**YOUR INSTRUCTIONS**
Take the data below and extract the lines from the one with "curve: (1409, 1048) -> (1472, 915), added" to the one with "text: (876, 1050) -> (1012, 883), Pr -> Mb", inclusive, exactly as written.

Coordinate-based change data:
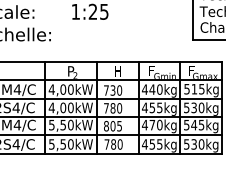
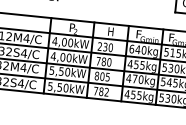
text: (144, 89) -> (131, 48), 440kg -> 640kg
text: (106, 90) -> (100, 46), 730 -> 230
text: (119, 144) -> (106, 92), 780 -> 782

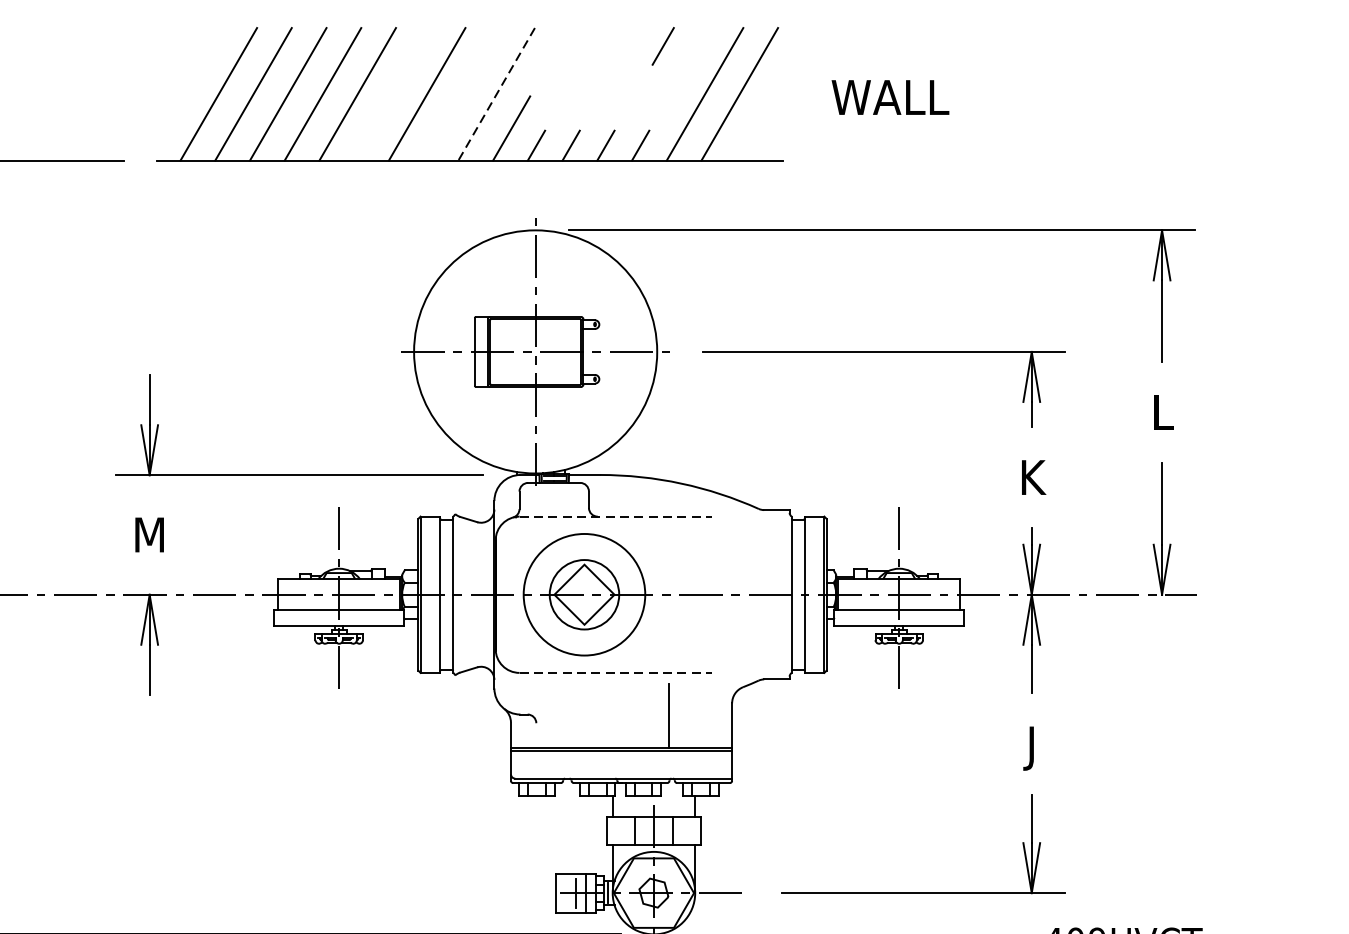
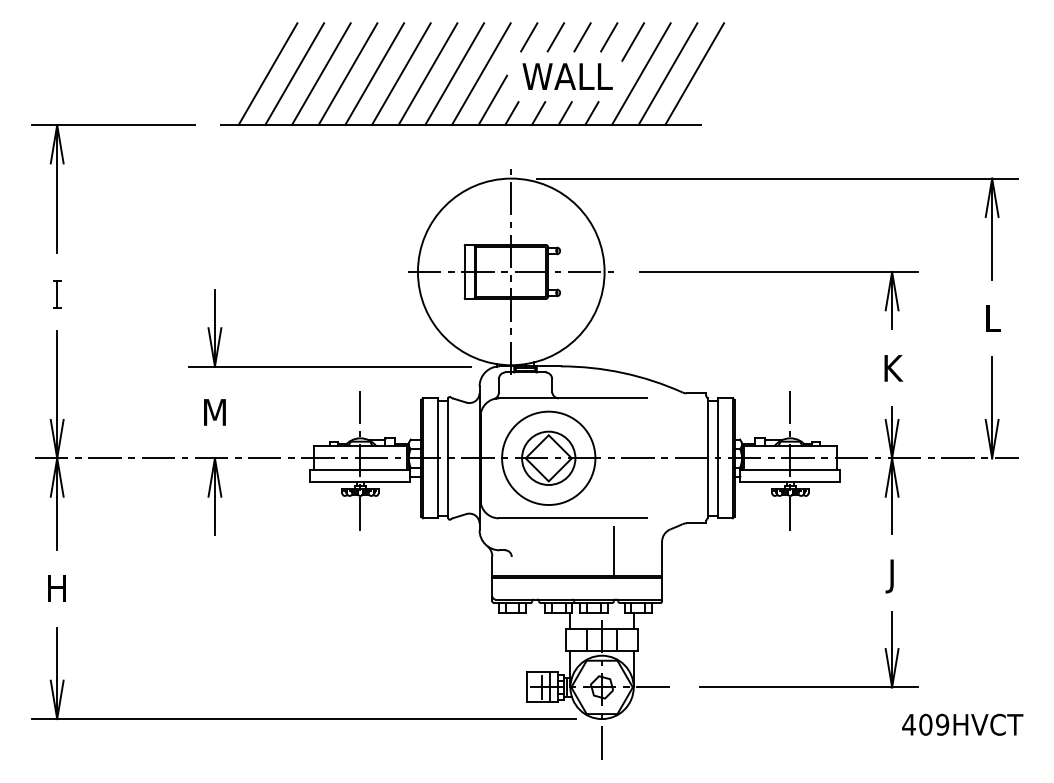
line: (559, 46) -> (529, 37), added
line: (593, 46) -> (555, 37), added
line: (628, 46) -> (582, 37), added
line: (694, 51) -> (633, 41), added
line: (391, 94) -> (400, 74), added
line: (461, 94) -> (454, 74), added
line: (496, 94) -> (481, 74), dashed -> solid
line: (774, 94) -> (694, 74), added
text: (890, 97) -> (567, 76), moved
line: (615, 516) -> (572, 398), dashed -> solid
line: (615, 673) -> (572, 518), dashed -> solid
==
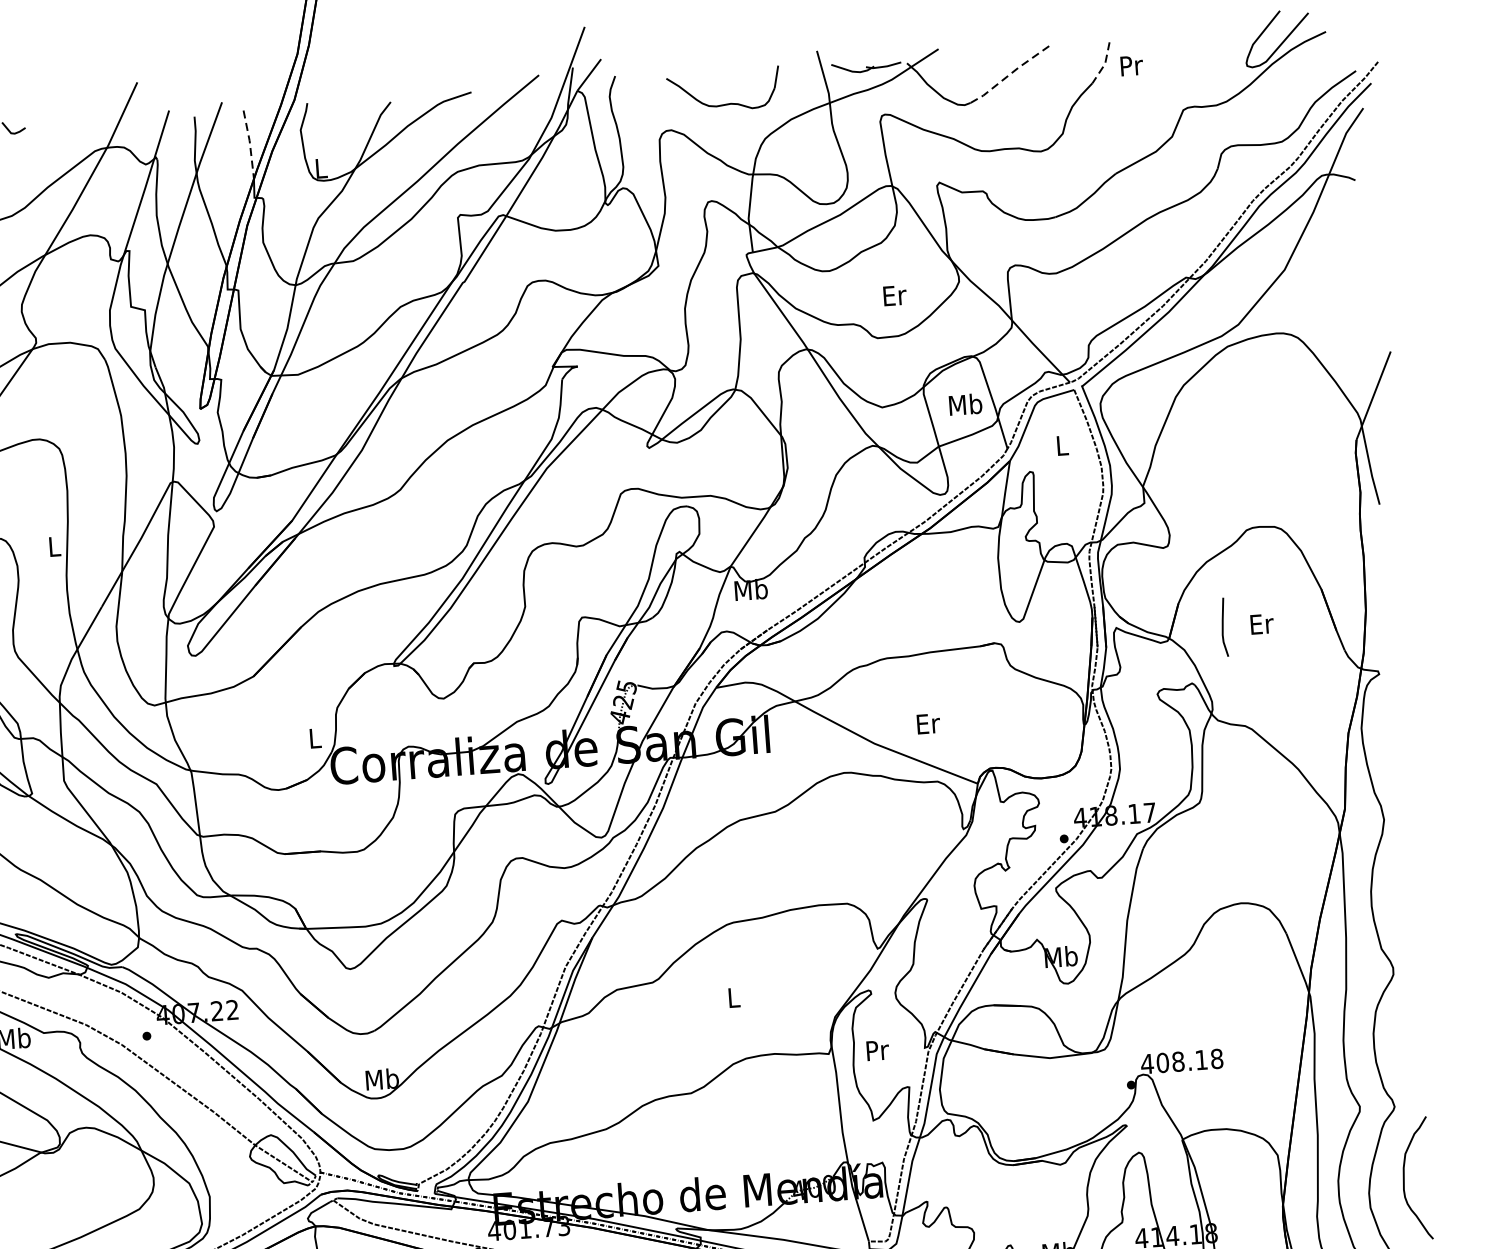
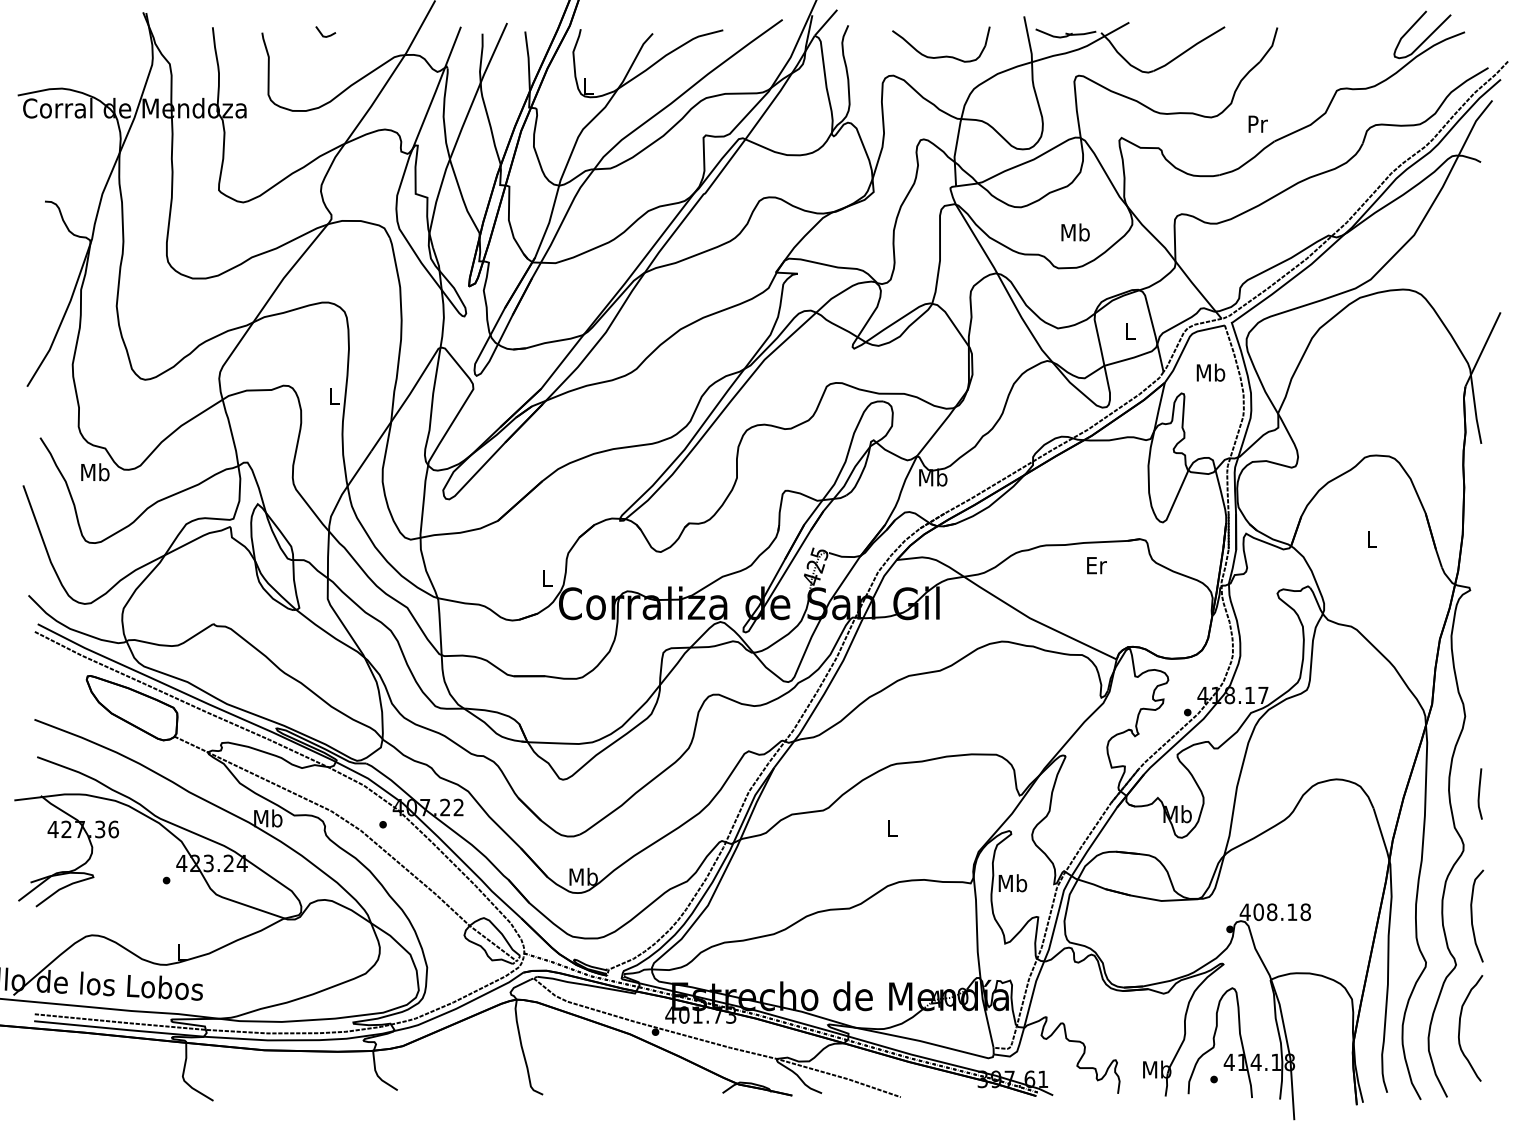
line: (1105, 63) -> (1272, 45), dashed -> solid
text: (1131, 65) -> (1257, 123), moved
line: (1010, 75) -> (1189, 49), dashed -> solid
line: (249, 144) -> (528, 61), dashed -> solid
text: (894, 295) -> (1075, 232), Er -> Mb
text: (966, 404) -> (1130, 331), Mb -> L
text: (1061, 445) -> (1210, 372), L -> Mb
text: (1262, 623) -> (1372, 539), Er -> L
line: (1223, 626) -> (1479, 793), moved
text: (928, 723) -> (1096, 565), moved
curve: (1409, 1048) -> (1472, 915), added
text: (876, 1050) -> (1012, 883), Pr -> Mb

**ANSWER TO THE PROBLEM**
curve: (1409, 1048) -> (1472, 915), added
text: (876, 1050) -> (1012, 883), Pr -> Mb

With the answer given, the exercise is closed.